**Data excerpt**
-- Opening Marker --
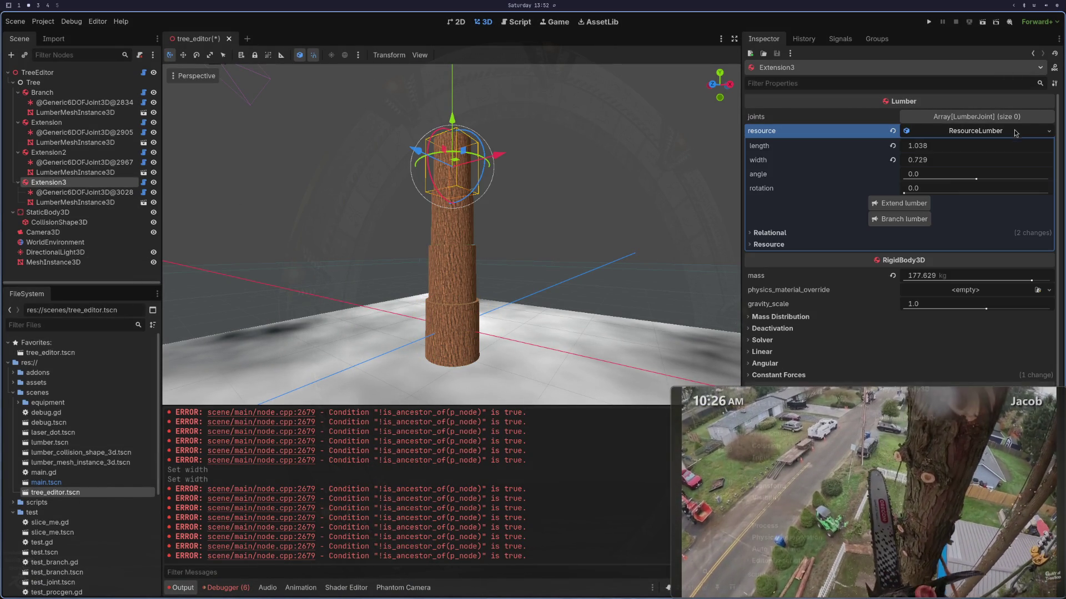
{"action": "left_click", "coordinate": [921, 217]}
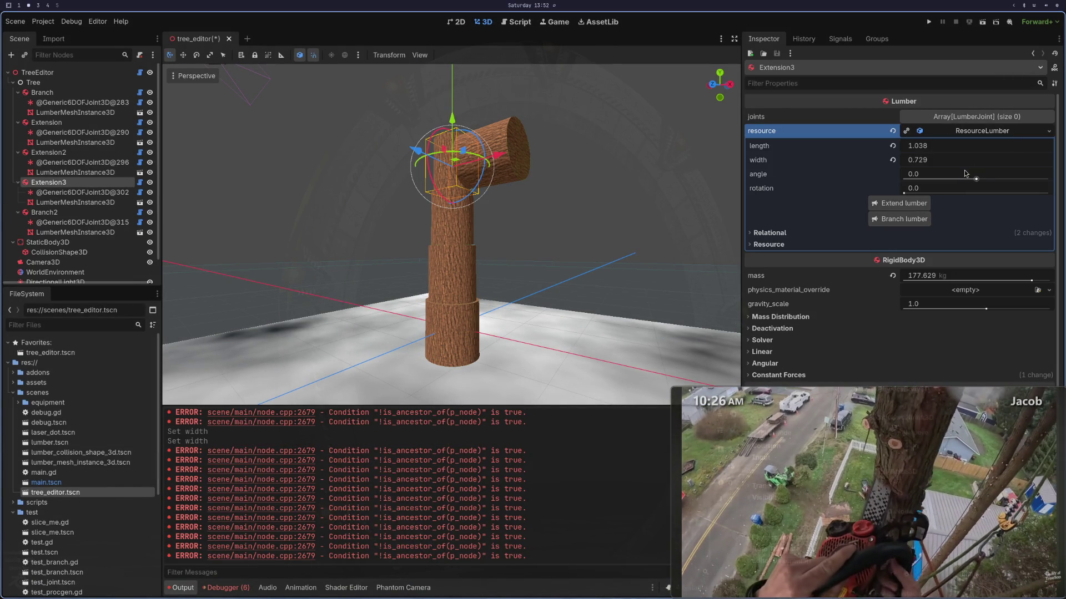
{"action": "left_click_drag", "start_coordinate": [969, 175], "coordinate": [941, 180]}
Step: Glance at resource_lumber.gd in Neovim, then return to tree_editor.gd
{"action": "key", "text": "super+1"}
-- Closing Marker --
**Instructions to follow**
Where the data contains images, drop them and print the rest exactly.

**Expected answer**
{"action": "left_click", "coordinate": [921, 217]}
{"action": "left_click_drag", "start_coordinate": [969, 175], "coordinate": [941, 180]}
Step: Glance at resource_lumber.gd in Neovim, then return to tree_editor.gd
{"action": "key", "text": "super+1"}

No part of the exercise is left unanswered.